Asia Times - March 3, 1997

Ong Hock Chuan, Jakarta – One economic casualty of the spate of riots to strike Indonesia over the past few months may be the owners of supermarket chains, a sector that was expected to see huge expansions throughout the country this year with the entry of international retailers such as Wal-Mart.

In a little publicized move last week Home Affairs Minister Yogie Suardi Mehmet instructed provincial governors to review plans to build supermarkets in small cities and district capitals.

Yogie said a review was needed to protect the interests of traditional traders and shopkeepers in the provinces. "If these supermarkets are built, what will happen to the small shops? They could die off," he was quoted as saying in Republika newspaper.

He said, however, that the move did not mean the government was banning further construction of supermarkets in the smaller cities and district capitals. Rather it was a call for governors to be more selective when approving plans to build supermarkets in these areas.

Yogie added that there was no problem with setting up supermarkets in Jakarta or in provincial capitals.

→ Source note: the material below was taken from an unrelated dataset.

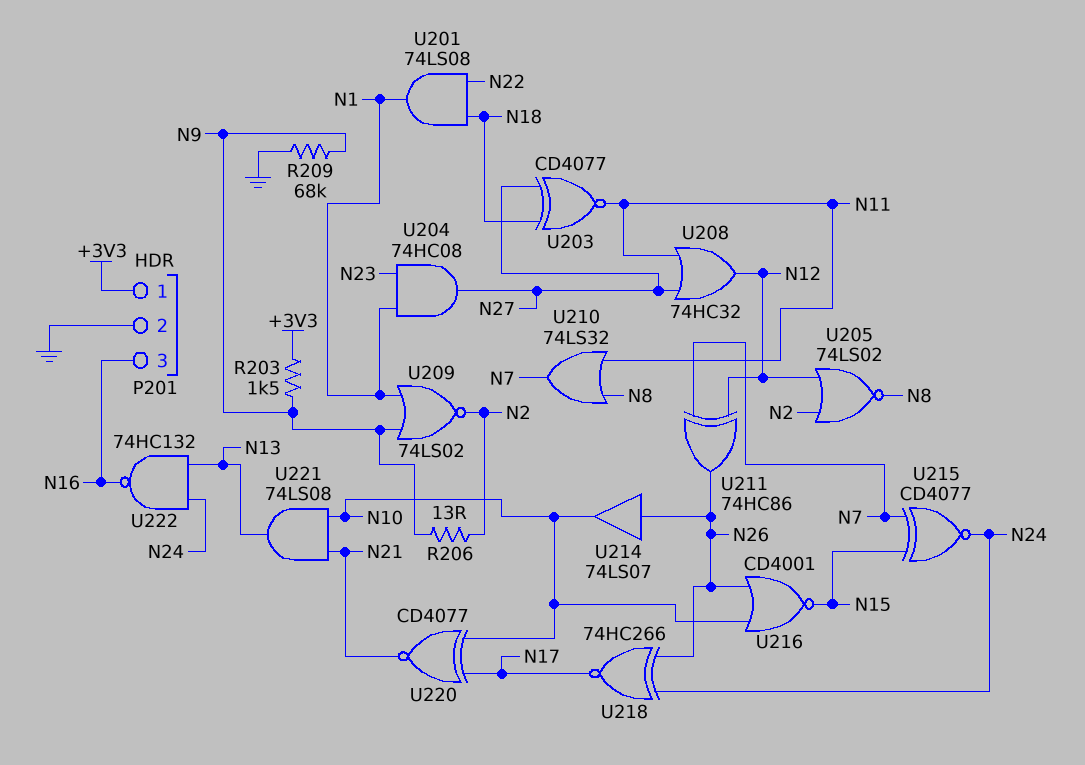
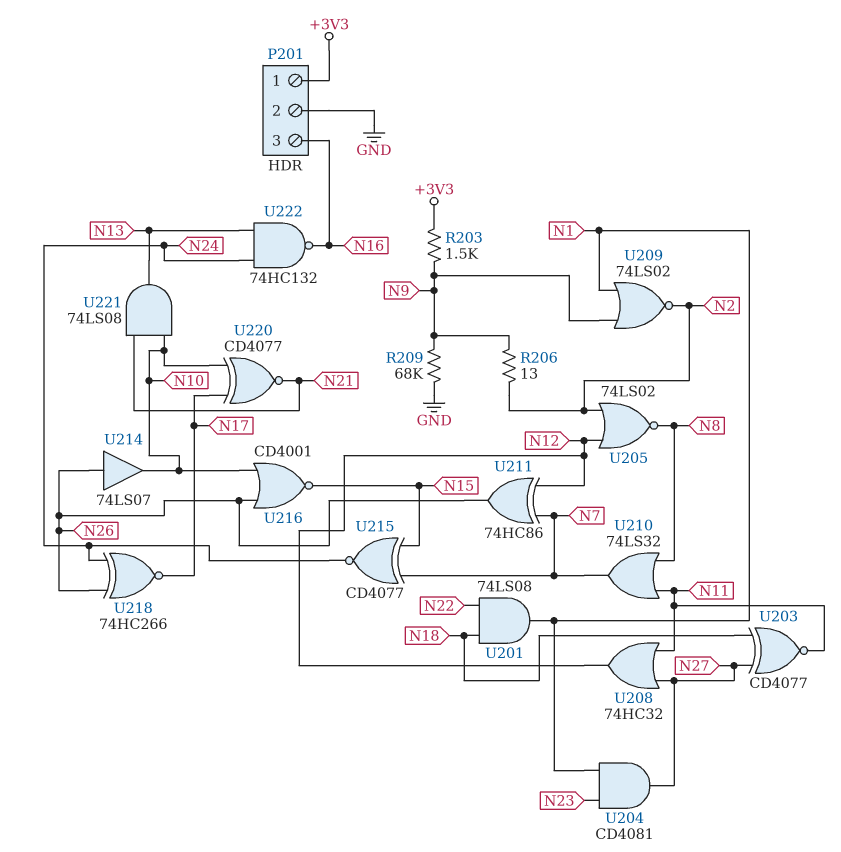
U204: AND 74HC08 (in N1, in N23, out N27) -> AND CD4081 (in N1, in N23, out N27)

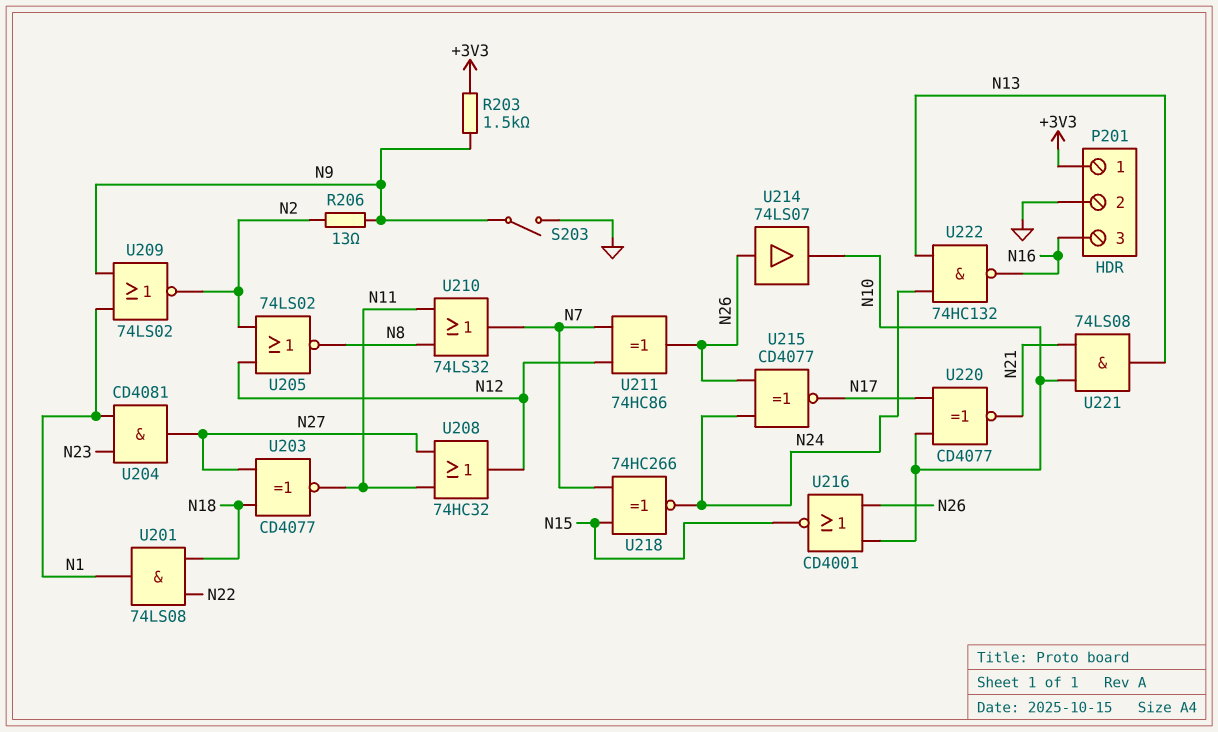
R209: 68k (GND, N9) -> none
S203: none -> switch (GND, N9)
U215: XNOR CD4077 (in N7, in N15, out N24) -> XNOR CD4077 (in N24, in N26, out N17)
U218: XNOR 74HC266 (in N24, in N26, out N17) -> XNOR 74HC266 (in N7, in N15, out N24)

Analysts said Yogie's instructions to the governors may have been spurred by unrest over the past five months, especially the riots in Tasikmalaya and Situbundo in Java. Political analysts had said that one of the causes of the unrest was the entry of supermarkets into these towns.

The entry of these supermarkets, usually part of a conglomerate, take business away from traditional traders. The fact that many of these conglomerates were owned by ethnic Chinese only increased resentment among residents.

In the Tasikmalaya riot, which was split along racial lines between indigenous Indonesians and their ethnic Chinese neighbors, for instance, one of the buildings razed was a department store belonging to Matahari, Indonesia's largest retailing chain. Until recently the Matahari chain was controlled by ethnic Chinese tycoon Hari Darmawan.

Yogie's directive to the governors comes at a time of increased activity and competition in the retail sector, especially with the entry of foreign-based retail chains such as Wal-Mart and K Mart. These large retailers are expanding their outlets to take advantage of the country's growing middle class market. In Jakarta alone there were 109 supermarkets in 1995. In the greater Jakarta area, six huge supermarkets were completed between 1995 and March 1996, and three more are due to be completed by next year.

The Dutch-based retailer, Makro, has been operating in Indonesia since the early 1990s and now has at least three outlets in Jakarta. It also has outlets in Surabaya and Bandung. Other international chains which have a presence in Indonesia include Japan-based Sogo and Seibu as well as United States-based JC Penny and Britain's Marks and Spencer.

But the most dramatic entry has been that of Wal-Mart, whose presence has been strengthened by its partnership with Multipolar, a subsidiary of the Lippo Group, controlled by the ethnic Chinese Lippo family.

Multipolar earlier this year bought into Matahari, which has outlets catering to four economic segments of Indonesian society: Galeria for the middle to upper-middle class, Mega M for the middle class, Matahari for the lower-middle class and Super Economy for the lower class.